Mittwoch, 23. April 2008

"Täglich grüßt das Murmeltier" im BAWAG- Prozess: Richterin fühlt sich in Zeitschleife

  • Langwierige Abarbeitung der Fragen an Gutachter
  • Keine Ermüdungserscheinungen bei Elsner-Anwalt

Die langwierige Abarbeitung der Fragen zum Gutachten von Fritz Kleiner hat den gesamten 94. Verhandlungstag im BAWAG-Prozess in Anspruch genommen. Dabei kam Kleiner bis zur Antwort auf die Frage 435. Insgesamt hat alleine der Anwalt von Ex-BAWAG-Chef Helmut Elsner, Wolfgang Schubert, nach Zählung des Gutachters bereits über 1.000 Fragen gestellt (inklusive Zusatz- und Unterfragen), 110 weitere Fragen sollen noch folgen. Allerdings wird ein großer Teil der gestellten Fragen vom Gericht nicht zugelassen.

Das zermürbende Prozedere wird offenbar auch Richterin Claudia Bandion-Ortner langsam zu viel. "Ich komm mir ein bisschen vor wie in dem Film, 'Und ewig grüßt das Murmeltier'", seufzte sie inmitten des Fragemarathons und appellierte: "Einmal muss Schluss sein". Im Film "Und täglich grüßt das Murmeltier" sitzt ein Reporter in einer Zeitschleife fest und erlebt immer wieder denselben Tag - den Murmeltier-Tag (Groundhog Day). Anwalt Schubert und Gutachter Kleiner zeigten jedoch bisher keine Ermüdungserscheinungen.

Kleinliche Diskussionen
Über einen offensichtlichen Fehler im Gutachten, wo an einer Stelle der Begriff Gläubiger verwendet wird, es richtigerweise aber Schuldner heißen müsste, wurde rund 20 Minuten lang debattiert. "Gläubiger, Schuldner, das kann man schon leicht verwechseln", versuchte die Richterin schließlich Anwalt Schubert zu beruhigen. "Da stehen lauter Blödheiten im Gutachten", beschwerte sich Elsner. Zuvor hatte er sich bereits über Motten in seiner Decke beschwert, mit der er während der Verhandlung seine Beine bedeckt. Die Richterin versprach ihm Mottenkugeln.
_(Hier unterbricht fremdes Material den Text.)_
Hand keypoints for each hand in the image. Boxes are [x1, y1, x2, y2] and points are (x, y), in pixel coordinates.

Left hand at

Wirbel entstand dann im Gerichtssaal, als es um die Frage ging, warum die BAWAG nach dem großen Verlust 1998 nicht auf die ihr verpfändeten Anteile von Ross Capital Markets zurückgegriffen habe. Eine Übernahme von Flöttls Firma hätte nicht der BAWAG-Strategie entsprochen und langwierige juristische Vorbereitungen erfordert, wandte Ex-BAWAG-Vorstand Christian Büttner ein. Dem widersprach der Anwalt von Flöttl, Christian Hausmaninger: "Frau Rat, dieses Vehikel können Sie innerhalb eines Tages ohne Lizenz übernehmen."
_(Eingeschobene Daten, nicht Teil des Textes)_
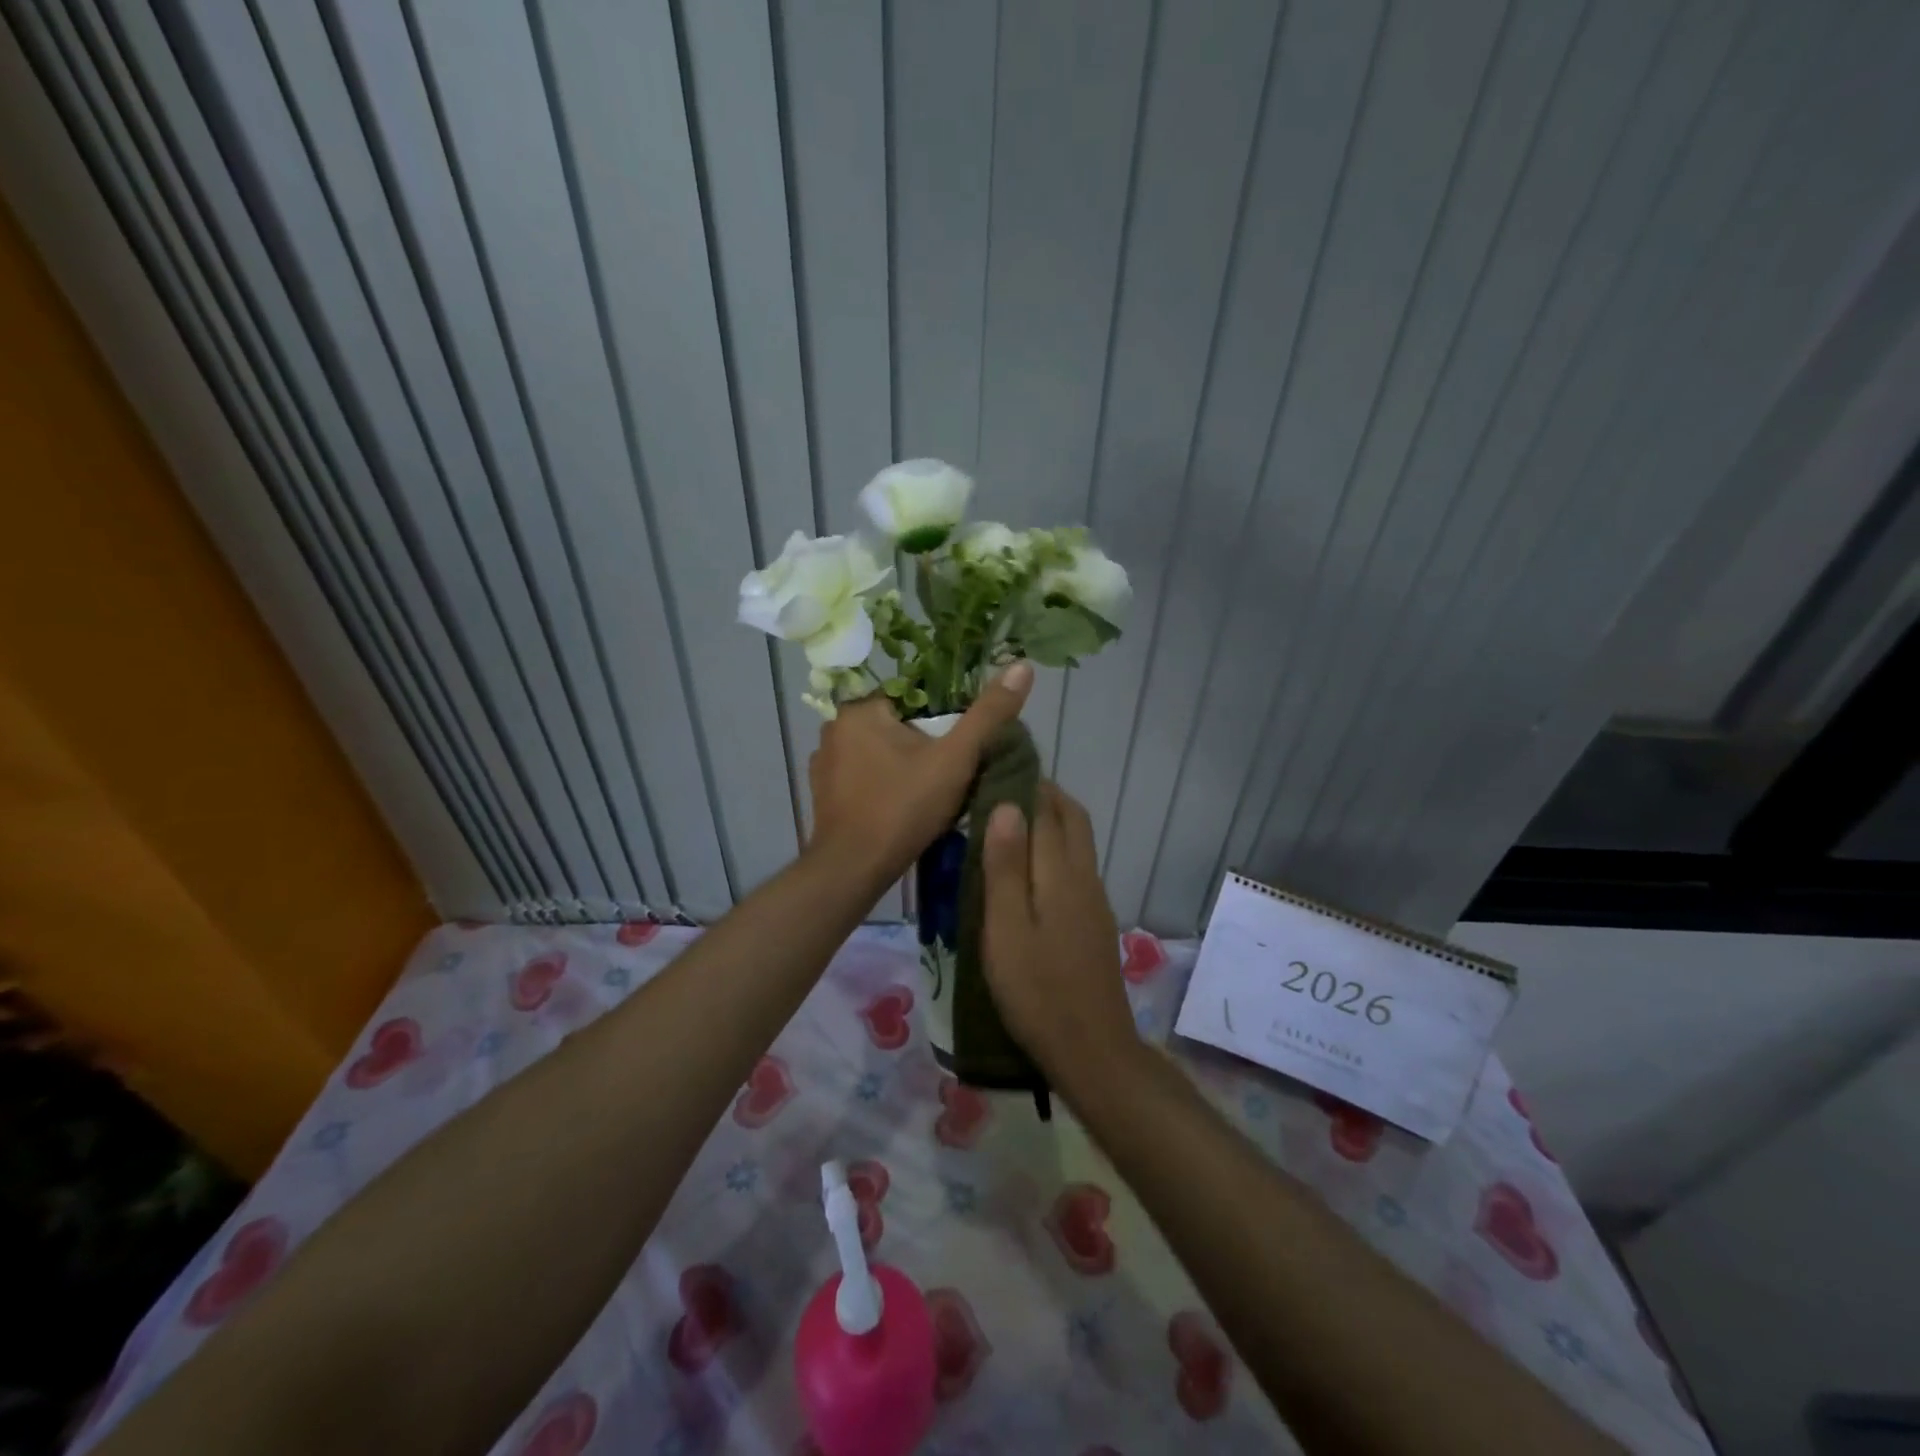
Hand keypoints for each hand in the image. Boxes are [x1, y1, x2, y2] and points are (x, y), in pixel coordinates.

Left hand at [807, 662, 1033, 883]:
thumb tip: (1022, 665)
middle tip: (950, 773)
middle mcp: (834, 728)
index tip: (959, 745)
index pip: (912, 697)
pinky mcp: (823, 792)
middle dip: (923, 743)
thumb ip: (989, 714)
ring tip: (929, 792)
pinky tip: (901, 806)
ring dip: (902, 764)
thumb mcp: (955, 759)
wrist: (854, 869)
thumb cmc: (903, 808)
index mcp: (860, 709)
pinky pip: (862, 776)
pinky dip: (882, 784)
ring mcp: (824, 763)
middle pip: (896, 724)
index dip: (942, 719)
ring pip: (878, 751)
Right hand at [979, 781, 1140, 1082]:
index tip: (996, 767)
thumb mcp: (1006, 929)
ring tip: (1006, 825)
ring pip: (1075, 843)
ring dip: (1048, 823)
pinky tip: (1027, 873)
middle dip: (1043, 795)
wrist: (1092, 1050)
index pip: (1048, 809)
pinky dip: (1053, 852)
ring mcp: (1094, 901)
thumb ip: (1006, 867)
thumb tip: (1008, 804)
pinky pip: (1075, 868)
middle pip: (1072, 819)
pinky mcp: (1094, 923)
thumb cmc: (1037, 990)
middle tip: (1001, 790)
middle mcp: (1084, 877)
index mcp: (1061, 873)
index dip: (1025, 783)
Firmengeflecht auf verschiedenen Inseln
Flöttl hatte ein Firmengeflecht auf verschiedenen Inseln, die als Steueroasen mit wenig regulatorischem Bedarf gelten. Zu Flöttls Firma "Ross Capital Markets Ltd." auf Bermuda und einer 1997 gegründeten, gleichnamigen "Ross Capital Markets Ltd." auf den Cayman Islands kommt noch eine "Ross Ltd." auf den British Virgin Islands, den Jungferninseln. Händler der "Ross Capital Markets" auf Bermuda agierten wiederum auch auf den Bahamas, geht aus einem Dokument im BAWAG-Gerichtsakt hervor. Zumindest auf vier Inseln hat Flöttl also Geschäfte gemacht.

Immer wieder hat Flöttl während des Prozesses Unterlagen zu seinen Firmen vorgelegt, zuletzt gestern, am 93. Verhandlungstag. Bilanzen von Flöttls Firmen fehlen aber. Für die Ross Capital Markets (RCM) wurden nämlich gar keine Jahresabschlüsse für die Jahre 1997 und 1998 gemacht. Dies ist laut Flöttl auf den Cayman Islands und auf Bermuda nicht notwendig, wenn der Eigentümer - also er selber - darauf verzichtet.